What does one do when a teacher fails to demonstrate even a basic level of empathy for the suffering of others? What does one do when a teacher continue to make decisions that risk the well-being of others by placing inexperienced and novice practitioners into positions of power and responsibility that they do not have the training or skill to hold ethically? Do I want to train with and support a teacher who holds the belief that the ends justify the means? Is this really the kind of man or woman or other being that I or you or any of us want to be? Perhaps it's because we have bought the story and the vision hook, line and sinker and it is our own cognitive dissonance and lack of shadow work and healing that has kept us from seeing how truly far we have strayed from the beautiful longings that animate out souls.
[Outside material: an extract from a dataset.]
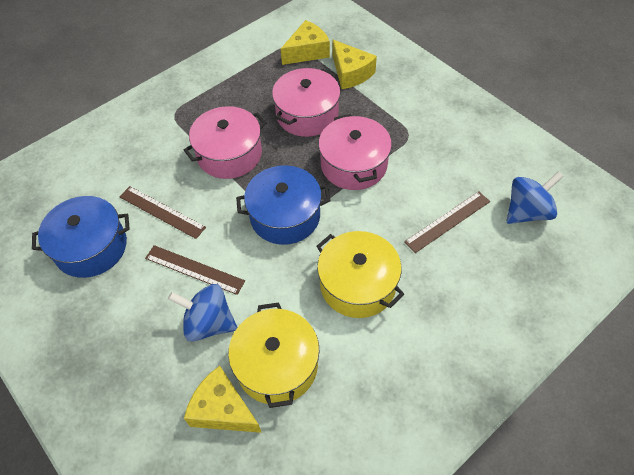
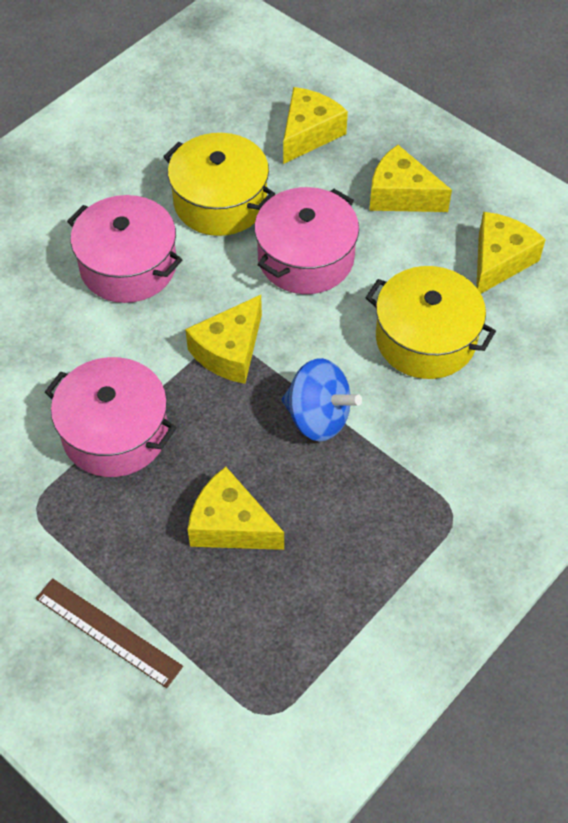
blue pot: 2 -> 0
blue spinning top: 2 -> 1
brown ruler: 3 -> 1
yellow cheese: 3 -> 5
Please know Alf, that whenever your portion of this journey is done the world will still be waiting. There will still be suffering. We will still need leaders who are compassionate and wise and whom have done the work to address their shadows and heal from their personal trauma. You will still have work to do. Joining a cult will not be the end of the healing process, not by a long shot. The world will still need people who are courageous enough to confront the abuses of power and of life rampant in our society. So whenever you are done, please know you are not failing if and when you choose to walk away. The world will be waiting for you and perhaps, your son will be waiting too.